On Friday of last week, I took the day off and, as the weather conditions were better than of late, I put up some nets at Sandy Smith Nature Reserve (SSNR). A decision that proved to be productive with 68 birds captured. 60 of these were new and 8 were retraps of 13 species. 17 were adults and 51 were juveniles.
A while back now, I saw a Jay on my feeders and a couple of others around my netting area so it was only a matter of time:
Above: The first Jay ringed at SSNR (this being the 46th species I've ringed here).
Above: An adult Kingfisher.
This was the first Kingfisher ringed here for nearly 2 years. Recent hard winters and the flooding of nest sites have meant this species has been in decline recently. Sightings at SSNR used to be regular along the river up to 2 years ago but have been rare of late so nice to ring one.
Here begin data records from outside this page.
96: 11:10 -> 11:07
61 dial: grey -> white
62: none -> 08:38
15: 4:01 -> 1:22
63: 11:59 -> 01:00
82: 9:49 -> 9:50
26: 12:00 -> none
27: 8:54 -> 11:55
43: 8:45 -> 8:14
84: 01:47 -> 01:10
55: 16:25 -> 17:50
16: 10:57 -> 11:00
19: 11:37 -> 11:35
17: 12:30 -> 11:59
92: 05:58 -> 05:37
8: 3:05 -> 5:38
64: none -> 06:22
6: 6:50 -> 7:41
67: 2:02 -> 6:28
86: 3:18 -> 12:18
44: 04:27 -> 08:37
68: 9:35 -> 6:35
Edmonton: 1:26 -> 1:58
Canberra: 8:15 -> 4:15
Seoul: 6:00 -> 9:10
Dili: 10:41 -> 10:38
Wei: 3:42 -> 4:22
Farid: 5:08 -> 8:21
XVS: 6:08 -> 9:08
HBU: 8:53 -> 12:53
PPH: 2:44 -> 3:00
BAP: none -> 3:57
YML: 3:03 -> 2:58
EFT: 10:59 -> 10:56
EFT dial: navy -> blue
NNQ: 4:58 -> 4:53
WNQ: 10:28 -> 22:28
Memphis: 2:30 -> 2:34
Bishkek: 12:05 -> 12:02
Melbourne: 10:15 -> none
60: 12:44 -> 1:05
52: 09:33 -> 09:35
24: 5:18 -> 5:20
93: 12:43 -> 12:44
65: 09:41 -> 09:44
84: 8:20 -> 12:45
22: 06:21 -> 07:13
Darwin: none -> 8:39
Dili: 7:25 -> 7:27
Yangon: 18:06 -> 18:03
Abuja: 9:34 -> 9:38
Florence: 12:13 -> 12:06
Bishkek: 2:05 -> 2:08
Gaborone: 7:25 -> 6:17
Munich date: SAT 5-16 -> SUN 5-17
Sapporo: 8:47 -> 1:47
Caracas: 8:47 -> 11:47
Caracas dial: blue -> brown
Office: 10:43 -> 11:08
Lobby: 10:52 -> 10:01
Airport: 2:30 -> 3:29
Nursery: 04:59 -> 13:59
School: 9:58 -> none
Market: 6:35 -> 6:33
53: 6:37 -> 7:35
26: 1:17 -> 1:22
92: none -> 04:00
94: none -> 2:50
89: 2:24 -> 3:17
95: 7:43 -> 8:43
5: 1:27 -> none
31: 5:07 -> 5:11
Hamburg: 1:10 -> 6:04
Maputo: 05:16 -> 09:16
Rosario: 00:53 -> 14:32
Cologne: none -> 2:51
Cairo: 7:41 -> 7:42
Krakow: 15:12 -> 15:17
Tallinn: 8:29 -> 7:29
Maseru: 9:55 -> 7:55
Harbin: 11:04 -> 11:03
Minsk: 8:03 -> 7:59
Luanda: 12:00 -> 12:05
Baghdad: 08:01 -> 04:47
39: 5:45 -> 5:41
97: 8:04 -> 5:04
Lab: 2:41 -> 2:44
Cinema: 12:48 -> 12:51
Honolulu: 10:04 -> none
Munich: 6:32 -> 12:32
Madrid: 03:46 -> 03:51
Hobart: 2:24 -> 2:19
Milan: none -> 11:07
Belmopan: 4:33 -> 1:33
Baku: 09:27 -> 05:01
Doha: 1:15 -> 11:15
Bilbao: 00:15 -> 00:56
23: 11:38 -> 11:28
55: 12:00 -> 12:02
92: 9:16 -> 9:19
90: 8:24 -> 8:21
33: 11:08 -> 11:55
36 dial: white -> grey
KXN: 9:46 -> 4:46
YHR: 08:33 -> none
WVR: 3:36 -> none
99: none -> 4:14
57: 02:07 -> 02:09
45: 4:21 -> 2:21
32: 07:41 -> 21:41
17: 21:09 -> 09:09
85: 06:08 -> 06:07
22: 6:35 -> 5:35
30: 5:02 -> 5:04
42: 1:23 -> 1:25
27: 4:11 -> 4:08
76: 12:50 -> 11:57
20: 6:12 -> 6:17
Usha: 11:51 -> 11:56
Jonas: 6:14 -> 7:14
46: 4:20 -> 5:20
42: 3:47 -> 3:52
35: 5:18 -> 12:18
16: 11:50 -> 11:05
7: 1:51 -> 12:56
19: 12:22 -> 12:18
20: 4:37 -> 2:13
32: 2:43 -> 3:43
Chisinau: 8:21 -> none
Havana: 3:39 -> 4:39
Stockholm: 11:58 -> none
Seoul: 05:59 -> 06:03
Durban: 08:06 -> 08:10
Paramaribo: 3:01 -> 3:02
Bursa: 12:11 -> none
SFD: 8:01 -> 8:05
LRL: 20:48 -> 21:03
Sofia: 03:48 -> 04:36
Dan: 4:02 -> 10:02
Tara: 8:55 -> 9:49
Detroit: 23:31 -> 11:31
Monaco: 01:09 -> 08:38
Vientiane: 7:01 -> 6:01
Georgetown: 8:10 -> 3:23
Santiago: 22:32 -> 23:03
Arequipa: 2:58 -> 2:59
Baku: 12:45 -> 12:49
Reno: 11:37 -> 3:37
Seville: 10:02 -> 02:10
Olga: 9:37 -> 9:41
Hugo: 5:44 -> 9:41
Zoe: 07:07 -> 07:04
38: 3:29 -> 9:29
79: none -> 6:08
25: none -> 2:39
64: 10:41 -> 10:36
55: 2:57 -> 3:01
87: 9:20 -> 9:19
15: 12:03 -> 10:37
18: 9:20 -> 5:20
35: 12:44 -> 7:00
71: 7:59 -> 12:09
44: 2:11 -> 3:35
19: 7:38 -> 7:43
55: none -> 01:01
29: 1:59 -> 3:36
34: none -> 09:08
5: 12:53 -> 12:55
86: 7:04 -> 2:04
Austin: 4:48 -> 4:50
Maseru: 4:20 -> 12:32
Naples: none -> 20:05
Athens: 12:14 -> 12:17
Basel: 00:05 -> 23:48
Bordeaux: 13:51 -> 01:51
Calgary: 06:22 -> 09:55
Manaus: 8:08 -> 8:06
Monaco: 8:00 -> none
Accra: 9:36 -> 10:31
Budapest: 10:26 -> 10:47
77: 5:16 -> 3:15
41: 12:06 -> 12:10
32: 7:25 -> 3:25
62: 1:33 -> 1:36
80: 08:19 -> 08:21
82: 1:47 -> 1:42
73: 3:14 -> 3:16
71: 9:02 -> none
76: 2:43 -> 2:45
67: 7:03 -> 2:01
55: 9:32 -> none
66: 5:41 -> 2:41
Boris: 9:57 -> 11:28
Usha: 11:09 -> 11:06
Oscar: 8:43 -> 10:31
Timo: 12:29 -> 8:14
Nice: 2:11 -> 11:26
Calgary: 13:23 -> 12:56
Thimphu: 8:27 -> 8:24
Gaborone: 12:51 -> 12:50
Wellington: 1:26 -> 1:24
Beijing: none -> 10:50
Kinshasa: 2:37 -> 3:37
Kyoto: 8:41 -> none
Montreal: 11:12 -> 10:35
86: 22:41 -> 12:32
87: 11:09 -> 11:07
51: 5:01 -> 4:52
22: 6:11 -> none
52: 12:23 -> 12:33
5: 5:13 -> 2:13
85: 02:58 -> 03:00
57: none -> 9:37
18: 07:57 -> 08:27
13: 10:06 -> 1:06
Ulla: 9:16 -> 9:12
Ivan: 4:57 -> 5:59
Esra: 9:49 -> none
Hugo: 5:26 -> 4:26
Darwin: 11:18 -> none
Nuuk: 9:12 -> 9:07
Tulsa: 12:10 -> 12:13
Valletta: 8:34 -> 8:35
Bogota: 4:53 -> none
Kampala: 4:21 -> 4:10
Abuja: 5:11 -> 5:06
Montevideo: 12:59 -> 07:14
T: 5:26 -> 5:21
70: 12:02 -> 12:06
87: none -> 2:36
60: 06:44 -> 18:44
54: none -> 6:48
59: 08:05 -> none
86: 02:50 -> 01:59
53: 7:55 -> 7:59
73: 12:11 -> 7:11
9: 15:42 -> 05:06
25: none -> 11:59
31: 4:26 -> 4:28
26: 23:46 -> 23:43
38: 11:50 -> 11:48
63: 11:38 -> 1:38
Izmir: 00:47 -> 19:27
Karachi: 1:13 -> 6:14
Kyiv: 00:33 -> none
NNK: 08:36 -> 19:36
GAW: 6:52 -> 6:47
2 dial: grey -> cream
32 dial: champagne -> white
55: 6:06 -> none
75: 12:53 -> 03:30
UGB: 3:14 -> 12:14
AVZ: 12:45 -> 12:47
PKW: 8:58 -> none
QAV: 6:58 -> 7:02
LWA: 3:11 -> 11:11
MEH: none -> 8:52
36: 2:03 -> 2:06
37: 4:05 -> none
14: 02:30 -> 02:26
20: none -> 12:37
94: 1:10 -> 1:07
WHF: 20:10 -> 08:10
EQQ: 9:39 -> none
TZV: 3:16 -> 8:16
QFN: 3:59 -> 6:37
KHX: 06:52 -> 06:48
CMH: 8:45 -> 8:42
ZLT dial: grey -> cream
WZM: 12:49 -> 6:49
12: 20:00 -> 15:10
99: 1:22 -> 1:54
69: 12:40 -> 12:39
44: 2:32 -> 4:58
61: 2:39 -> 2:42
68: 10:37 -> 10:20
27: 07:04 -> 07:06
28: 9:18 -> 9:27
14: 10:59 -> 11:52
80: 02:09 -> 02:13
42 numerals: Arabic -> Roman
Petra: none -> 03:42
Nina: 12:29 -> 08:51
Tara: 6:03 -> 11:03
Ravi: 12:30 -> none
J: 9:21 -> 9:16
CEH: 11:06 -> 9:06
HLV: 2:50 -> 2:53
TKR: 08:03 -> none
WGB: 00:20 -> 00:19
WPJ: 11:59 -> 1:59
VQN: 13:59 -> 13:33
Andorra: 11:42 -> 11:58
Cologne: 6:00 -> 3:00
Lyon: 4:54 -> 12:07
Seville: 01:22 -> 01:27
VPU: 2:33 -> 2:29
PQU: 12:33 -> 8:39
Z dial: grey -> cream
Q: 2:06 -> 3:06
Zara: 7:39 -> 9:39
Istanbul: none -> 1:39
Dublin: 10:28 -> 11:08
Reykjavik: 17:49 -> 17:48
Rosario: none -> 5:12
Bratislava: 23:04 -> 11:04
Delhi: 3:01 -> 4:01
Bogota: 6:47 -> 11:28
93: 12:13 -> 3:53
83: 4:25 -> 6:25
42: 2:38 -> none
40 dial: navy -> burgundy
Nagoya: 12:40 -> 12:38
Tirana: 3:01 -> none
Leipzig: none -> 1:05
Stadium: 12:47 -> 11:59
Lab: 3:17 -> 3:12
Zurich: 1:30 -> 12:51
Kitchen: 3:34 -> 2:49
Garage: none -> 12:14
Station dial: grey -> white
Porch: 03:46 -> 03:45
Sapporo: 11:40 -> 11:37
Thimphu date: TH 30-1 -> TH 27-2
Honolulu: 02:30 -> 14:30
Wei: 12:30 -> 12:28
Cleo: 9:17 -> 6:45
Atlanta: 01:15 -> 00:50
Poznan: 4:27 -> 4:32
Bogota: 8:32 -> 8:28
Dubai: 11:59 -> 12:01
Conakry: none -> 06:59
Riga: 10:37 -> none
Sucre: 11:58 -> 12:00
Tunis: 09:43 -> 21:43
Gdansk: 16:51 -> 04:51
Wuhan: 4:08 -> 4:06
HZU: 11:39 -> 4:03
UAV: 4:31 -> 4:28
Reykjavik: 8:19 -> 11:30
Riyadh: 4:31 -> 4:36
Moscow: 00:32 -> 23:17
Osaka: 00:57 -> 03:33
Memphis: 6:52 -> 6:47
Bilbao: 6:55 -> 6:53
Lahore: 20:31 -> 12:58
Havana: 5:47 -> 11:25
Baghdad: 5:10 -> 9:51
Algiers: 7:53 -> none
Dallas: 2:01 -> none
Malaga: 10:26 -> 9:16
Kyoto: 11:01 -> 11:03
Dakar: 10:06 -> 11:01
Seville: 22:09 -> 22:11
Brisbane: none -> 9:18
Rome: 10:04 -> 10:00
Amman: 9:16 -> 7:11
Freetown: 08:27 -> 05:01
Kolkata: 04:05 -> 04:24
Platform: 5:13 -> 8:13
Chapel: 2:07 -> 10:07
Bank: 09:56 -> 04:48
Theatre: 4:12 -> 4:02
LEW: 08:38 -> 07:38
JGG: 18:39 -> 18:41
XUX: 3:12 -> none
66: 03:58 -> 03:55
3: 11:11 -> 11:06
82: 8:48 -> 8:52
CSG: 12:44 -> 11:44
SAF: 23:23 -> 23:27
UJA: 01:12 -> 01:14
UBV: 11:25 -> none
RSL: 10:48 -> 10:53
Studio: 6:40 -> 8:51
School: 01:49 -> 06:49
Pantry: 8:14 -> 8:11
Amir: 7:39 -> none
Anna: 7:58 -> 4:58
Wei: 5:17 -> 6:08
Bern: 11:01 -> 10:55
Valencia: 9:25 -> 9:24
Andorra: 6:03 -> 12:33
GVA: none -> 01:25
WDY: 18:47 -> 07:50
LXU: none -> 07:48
Above: A juvenile Long Tailed Tit - one of many ringed on Friday. At 44 new for year Long Tailed Tits in 2013, this is the highest year total for the site.
Kingfisher 1 (0)
Great Spotted Woodpecker 0 (2)
Wren 0 (1)
Dunnock 2 (1) - including a juvenile
Robin 0 (1)
Whitethroat 0 (1)
Blackcap 6 (0) - mostly juveniles
Long Tailed Tit 17 (1) - mostly juveniles
Blue Tit 3 (1) - mostly juveniles but surprisingly few of them
Great Tit 19 (0) - mostly juveniles
Jay 1 (0)
Chaffinch 7 (0) - including several juveniles
Goldfinch 4 (0) - including 1 juvenile
In contrast, a visit to Priory Country Park on Saturday morning, CES visit 6 was carried out and produced a meagre total of 12 birds. Of note were juveniles of the following species: Great Tits, Blackcaps and a single juv Whitethroat (suprisingly absent from SSNR the day before apart from one retrap adult). What a difference a day makes - even if it is a different site.
Above: A Juvenile Whitethroat
CES totals have been low so far this year. I've started compiling totals and comparing them to previous years, but there's still a lot of work to do. We know nesting is later this year because of the cold spring weather (and therefore there has been less food), but juveniles are starting to appear and only time will tell how good a breeding year this will be. The last 6 visits will provide crucial information!
Elsewhere, I saved a juvenile Green Woodpecker from being squished on the road. It may have been injured (not flying) so it was put in a safer place and left unringed.
The weather for this weekend looks good (a lot less wind) so I hope to have more news.